The talented Charlie Hunnam stopped by to sign our charity board. He also took home a pair of Sorel boots and swag that included the[fix] relax balm, tweezerman tweezers, refreshes*t, and pommies cider!
Global's Liem Vu gets fixed Photo: Nick Wons
A REPRIEVE DURING THE BUSY TORONTO INTERNATIONAL FILM FESTIVAL
the[fix] is a celebrity favorite with stars like Jamie Foxx, Jeremy Renner, Liev Schreiber, Madeline Brewer, Yara Shahidi and Emmanuel Chriqui benefitting from some fixing. As such, it was only fitting that the[fix] would offer their own take on the gifting lounge where stars not only got some curated swag, but also got to indulge in some much needed care for the mind and body. Media and select stars are invited to relax, get fixed, raid the candy bar, enjoy a cocktail and take home some coveted swag.
Guests of the[fix] luxury retreat will be invited to select boots from Sorel’s stylish fall collection and take home a bag filled with candy, tweezerman’s point tweezers, refreshsht spray, the[fix] relax balm, station cold brew coffee, pommies cider, Havana club and more.
While in the lounge, guests can pick out a pair of Sorel boots to complement their personal style followed by a shoulder massage from the manual therapy experts at the[fix]. Next, guests are invited to enjoy a Canchanchara, an aged rum daiquiri from Havana Club.
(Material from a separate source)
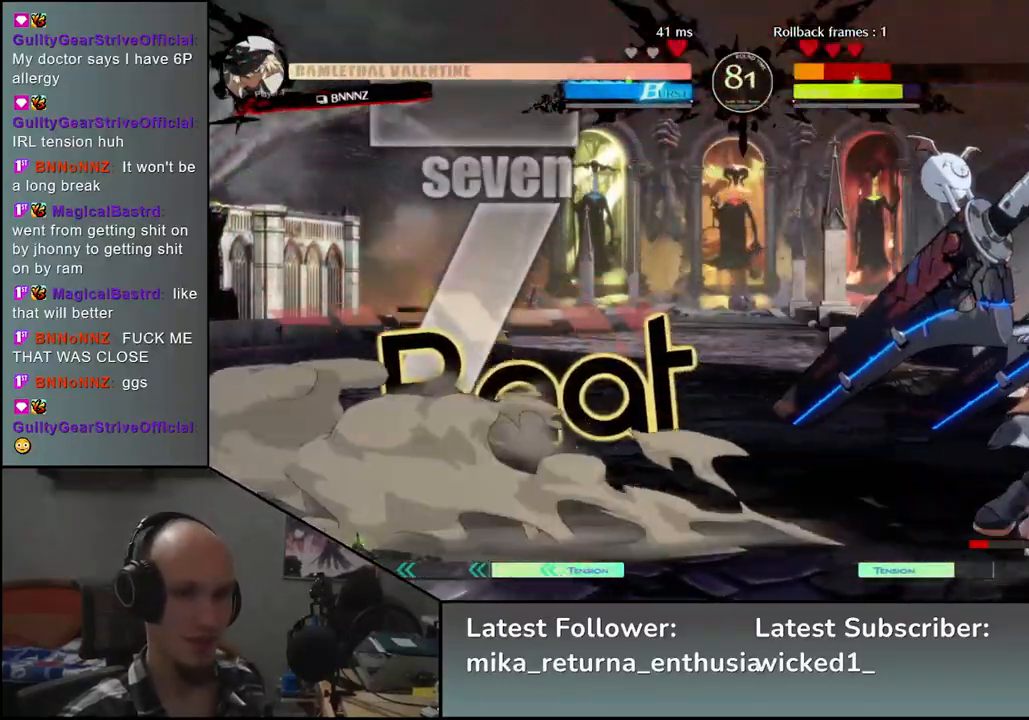
{"buttons": [], "left_stick": "right", "events": [[383, "left_stick", "right"]]}
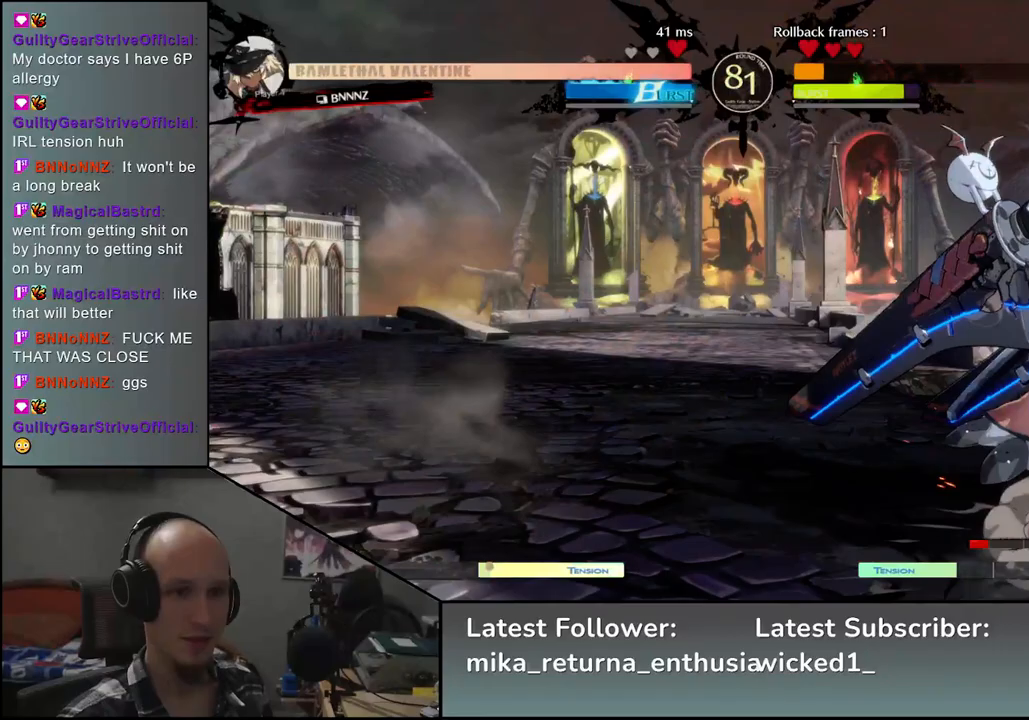
{"buttons": [], "left_stick": "down-right", "events": [[433, "left_stick", "down-right"]]}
While relaxing, guests can breathe in the luxe fresh air courtesy of refreshsht while getting a sugar fix from the candy bar with chocolate and candy supplied by Chocola Chocola. Select stars will also have the opportunity to be fitted for the shockingly comfortable dr. Liza pump. One of Toronto’s top photographers will be on-site to capture the experience.
the[fix] luxury retreat has a charitable focus with all proceeds from the lounge going to the International Medical Corps. Their mission is to save lives and relieve suffering through health care training and development programs in some of the most vulnerable areas in the world.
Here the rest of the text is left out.